Los debates sirven tangiblemente para aumentar el nivel de conocimiento de los candidatos. En todos los aspectos: mejoran el conocimiento de su personalidad, de sus posiciones políticas, y de su actitud ante las posiciones políticas de los rivales. Esto es más cierto aún en lo que respecta a los candidatos menores. Así, Espert, Del Caño y Gómez Centurión cuentan con exactamente el mismo espacio y visibilidad que Macri, Fernández y Lavagna.
Lo que no quiere decir que sea algo banal. A la pregunta de para qué debatir, hay que contestar en primer lugar que la política es esencialmente un largo debate. La idea que funda la democracia liberal es que la discusión debe reemplazar a la violencia como medio para zanjar las diferencias políticas. Es posible sentarse a escuchar y pueden, respuestosamente, acordar en estar en desacuerdo. Cuando los políticos debaten públicamente están escenificando este principio. De ahí lo simbólicamente importante del debate, especialmente en una democracia que quiere dejar atrás la lógica del enfrentamiento y de las diferencias irreconciliables.

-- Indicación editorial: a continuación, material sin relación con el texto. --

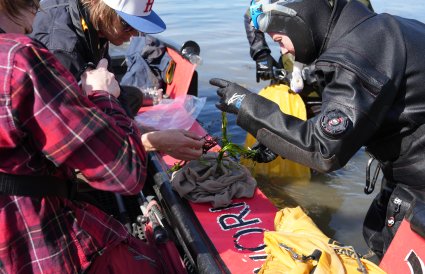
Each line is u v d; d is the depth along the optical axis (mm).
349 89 1663
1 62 1330
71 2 2141
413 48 1714
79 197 1747
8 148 1390
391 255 1740
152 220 2275
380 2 10641
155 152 2945
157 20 2086
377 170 2111
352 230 2869
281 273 1780
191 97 3824
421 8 9891
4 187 1428
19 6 1400
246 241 2195
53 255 1500
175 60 4402
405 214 1767
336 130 1637
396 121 1752
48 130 1387
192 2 11992
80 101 1443
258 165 3461
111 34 2119
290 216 2174
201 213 2385
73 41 2137
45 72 1372
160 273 1897
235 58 6539
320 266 1683
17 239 1454
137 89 3602
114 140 1500
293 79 3348
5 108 1327
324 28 1872
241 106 1990
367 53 1691
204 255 2033
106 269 1695
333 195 3234
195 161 2557
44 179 1498
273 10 1918
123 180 1533
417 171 1796
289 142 1833
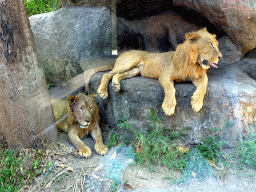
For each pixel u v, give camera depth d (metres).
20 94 2.93
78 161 3.22
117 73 3.68
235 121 3.32
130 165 3.16
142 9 3.97
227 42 3.89
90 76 3.63
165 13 4.12
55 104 3.36
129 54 3.77
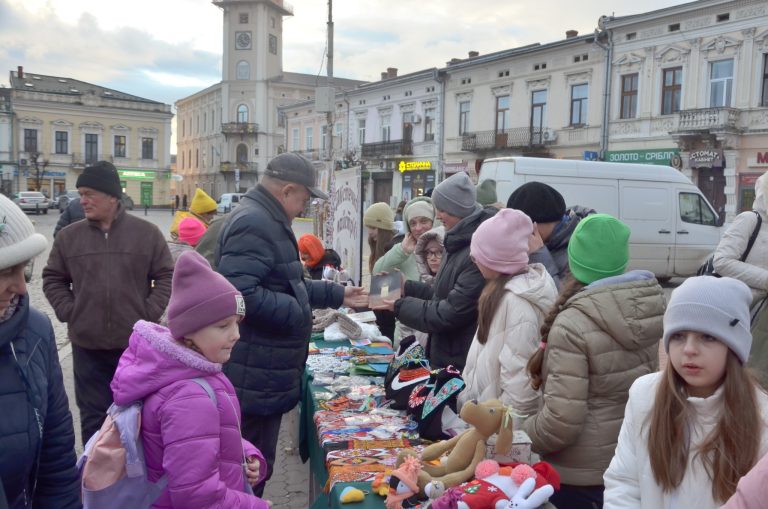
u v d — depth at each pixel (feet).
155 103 184.75
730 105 69.36
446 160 104.01
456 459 6.89
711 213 44.42
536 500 6.00
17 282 5.10
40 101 170.09
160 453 5.70
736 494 4.09
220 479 5.92
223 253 9.45
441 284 10.43
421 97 108.06
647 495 5.61
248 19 184.34
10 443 5.13
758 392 5.40
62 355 23.30
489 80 95.50
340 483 7.35
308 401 11.44
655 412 5.56
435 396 8.64
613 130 79.66
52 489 5.85
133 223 12.50
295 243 10.03
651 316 7.05
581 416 6.98
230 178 193.26
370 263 19.69
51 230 85.87
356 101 123.95
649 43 75.20
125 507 5.60
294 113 149.18
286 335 9.57
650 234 42.09
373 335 15.10
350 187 20.94
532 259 10.09
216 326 6.07
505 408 6.80
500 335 8.22
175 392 5.68
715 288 5.33
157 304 12.48
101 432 5.80
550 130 87.30
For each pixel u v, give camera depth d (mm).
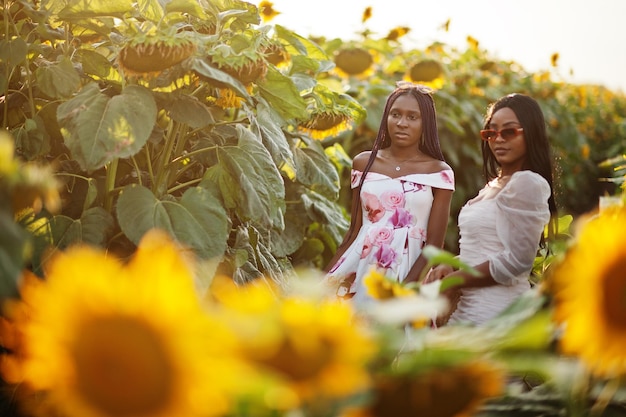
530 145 3123
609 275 944
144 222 2473
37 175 1095
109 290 778
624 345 950
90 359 777
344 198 6512
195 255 2457
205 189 2750
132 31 2588
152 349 774
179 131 2906
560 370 986
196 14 2768
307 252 4047
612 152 10000
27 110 2930
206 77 2457
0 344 1406
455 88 8414
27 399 1070
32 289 834
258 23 3100
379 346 953
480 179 7539
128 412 781
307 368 848
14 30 2957
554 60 9453
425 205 3521
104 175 2898
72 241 2451
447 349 926
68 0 2723
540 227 2980
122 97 2494
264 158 2910
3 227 1035
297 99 2994
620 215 1036
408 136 3559
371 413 933
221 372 786
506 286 3021
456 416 940
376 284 1176
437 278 2973
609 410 1151
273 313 866
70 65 2736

Todas estas son razones para valorar positivamente la existencia del debate institucionalizado como parte de las elecciones presidenciales en nuestro país. También son incentivos para seguir estudiándolos. Los debates presidenciales son relativamente una novedad en Argentina y buena parte de Latinoamérica, y apenas estamos empezando a apreciar y a entender sus efectos en el proceso electoral.